The sun continues to blaze down as we hit 'Rockie' town centre. Even though its late its still powerfully hot. We have sweated and toiled today. Top temperature for the day unconfirmed reached over thirty eight degrees. Higher and less comfortable has been known - but when working hard it's hot enough to draw one's precious reserves of fluids out in double quick time. Larger towns come closer together now and Gladstone is next on our list. With Rich S. back in tow we again find a stinkingly hot day. Gladly the distance is a little less than of late - a gentle hundred and ten. Not that we're counting but from here I think we have breached the fifteen hundred kilometre threshold. With a few days of concerted riding we have made a good dent in our journey down the East Coast.

Gladstone is a bustling port and Industrial city. In fact we understand that it one of only two proper ports in the North of Queensland, along with Townsville. Proudly it trumpets on how well positioned it is for the future with power stations, refining plants and chemical processes. Undoubtedly it sits in a fantastic position above a bend in the river that spreads out into a wide open estuary. The three of us sit out on the verandah for dinner at the Yacht Club. The evening temperatures and humidity of Indonesia and Darwin where a difference of only a couple of degrees would make for uncomfortable and sticky nights, are now a fading memory. Plumetting to an icy twenty degrees, nights are cool, breezy, relaxed and fresh.

Unusually, on closer inspection of the map here we run into a spot of navigational difficulty to bring us in to Bundaberg. The tarmac road will incur an extra sixty kilometres, or alternatively we can ride via a dirt road through tiny villages for fifty kilomtres. We opt for the latter. As we pull off the tarmac it seems a distant memory the last time we spent time away from a proper road surface. A winding red snake of dirt follows the contours of the early morning landscape off into the distance, and we relish the new experience that presents itself. We continue amongst forest and squawking birdlife. Even a few kangaroos and wallabies eye us nervously from the undergrowth. Before the heat of the day has really had chance to get going we're pulling off the dirt and heading for our first stop of the day. A lone horse rider gallops towards us as we approach Lowmead village. A friendly aboriginal face smiles form his high perch and asks where we've come from. A fleeting conversation and he clatters off up the track in a cloud of dust. We bang on the door of Lowmead pub. It's still a little early, but the woman lets us in for a cold drink.

At our next stop in another tiny village that I can't quite remember the name of we sit out beneath a picnic sun shelter.
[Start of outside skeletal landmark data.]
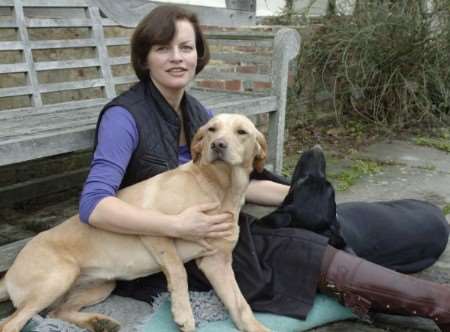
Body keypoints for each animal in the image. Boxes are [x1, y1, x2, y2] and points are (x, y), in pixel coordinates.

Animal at [0, 114, 268, 332]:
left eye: (241, 132)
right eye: (212, 129)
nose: (217, 145)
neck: (220, 187)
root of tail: (10, 271)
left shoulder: (217, 263)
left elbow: (241, 305)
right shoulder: (157, 229)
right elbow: (178, 271)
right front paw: (183, 313)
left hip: (102, 285)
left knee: (58, 312)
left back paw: (99, 322)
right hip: (58, 277)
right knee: (11, 323)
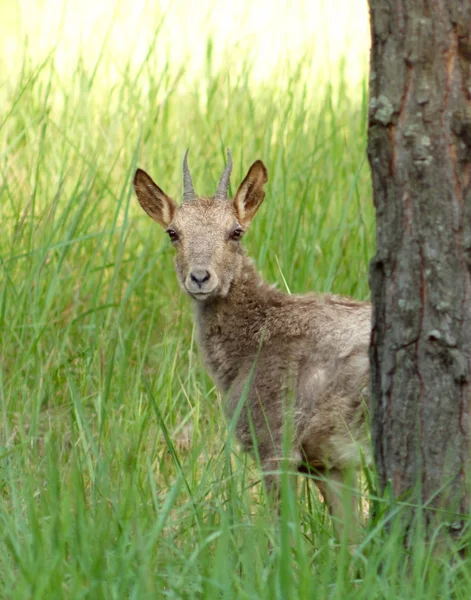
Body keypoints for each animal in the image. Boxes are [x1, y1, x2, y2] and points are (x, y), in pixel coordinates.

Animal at [133, 150, 372, 536]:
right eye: (173, 233)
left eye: (235, 231)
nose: (200, 277)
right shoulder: (330, 460)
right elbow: (350, 536)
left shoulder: (276, 442)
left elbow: (283, 531)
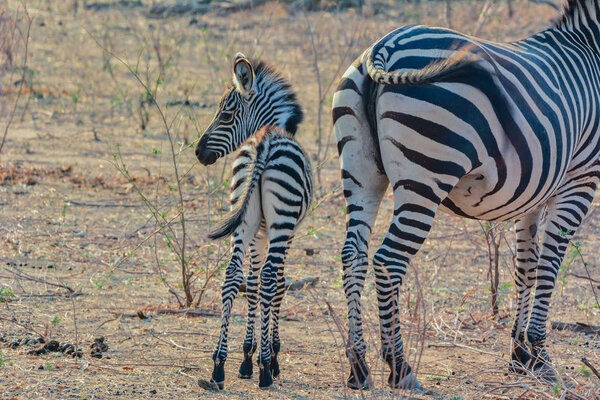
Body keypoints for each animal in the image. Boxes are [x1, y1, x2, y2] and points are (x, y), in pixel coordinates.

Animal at [196, 53, 314, 388]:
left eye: (226, 115)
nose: (197, 152)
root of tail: (264, 143)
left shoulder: (258, 232)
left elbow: (250, 282)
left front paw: (246, 356)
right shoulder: (286, 233)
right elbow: (277, 284)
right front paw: (270, 357)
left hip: (244, 220)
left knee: (232, 276)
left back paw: (219, 365)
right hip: (281, 223)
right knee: (271, 278)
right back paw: (264, 370)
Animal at [332, 0, 600, 390]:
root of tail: (384, 46)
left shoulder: (535, 192)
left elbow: (526, 266)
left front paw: (520, 356)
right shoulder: (580, 179)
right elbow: (549, 266)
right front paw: (540, 357)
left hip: (360, 173)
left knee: (353, 256)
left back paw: (359, 367)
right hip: (426, 175)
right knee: (388, 261)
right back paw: (400, 368)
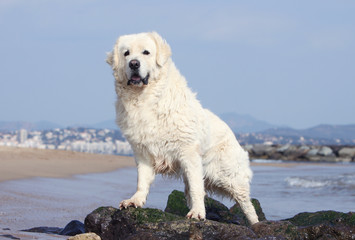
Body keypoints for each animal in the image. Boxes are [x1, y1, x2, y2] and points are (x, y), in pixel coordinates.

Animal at [107, 31, 260, 225]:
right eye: (126, 53)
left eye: (146, 52)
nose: (134, 63)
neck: (145, 98)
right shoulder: (142, 152)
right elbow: (142, 180)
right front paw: (135, 200)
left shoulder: (188, 153)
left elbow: (196, 188)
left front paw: (197, 213)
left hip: (228, 176)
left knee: (247, 204)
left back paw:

Whilst we're recovering, a scruffy fella on an old beaten up rustflaked single speed bicycle. He pulls out a medium sized bottle wrapped in newspaper, rolls up a cigarette and settles into his seat by himself not five metres from where we are. Unusually I make for a scrap of paper and pen to try and make a note about this special character. 'Bob' has just cycled in from his home down by nine mile creek on his trusty steed. He decided it was time he came in here after almost a fortnight out where he lives by himself. 'Sorry, I know I talk too much, but I ain't got no-one to talk to out there - see I live all by myself, that's why I come in here to talk to this Leopard Tree' he gestures to his friend the tree that he's sitting beneath. After explaining how his bicycle used to carry him all the way down to 'Bundy' in days gone by he laughs an excessively and slightly disconcerting loud 'yah-hah-hah'. His left leg is two inches shorter than his right and is not so good, but it doesn't bother him - he's quite circumspect about it - it dopesn't stop him riding into town. Today he's come in for a 'smoko' and his beer. And he's oh so happy to talk with three fellow cyclists. He appreciates that we listen to his story, and also that we don't look down our nose at him because he looks a little scruffy and unconventional. 'That's why I don't like the people down in Brisbane - they blare their horns at me as I ride along the road - just coz I'm different'. In a telling goodbye he smiles 'That should help me to settle down a bit and keep me straight for a bit'. Life is a stuggle for this guy - all by himself, just holding his sanity together alone for days and days at a time is a challenge. 'Keep Riding Bob'.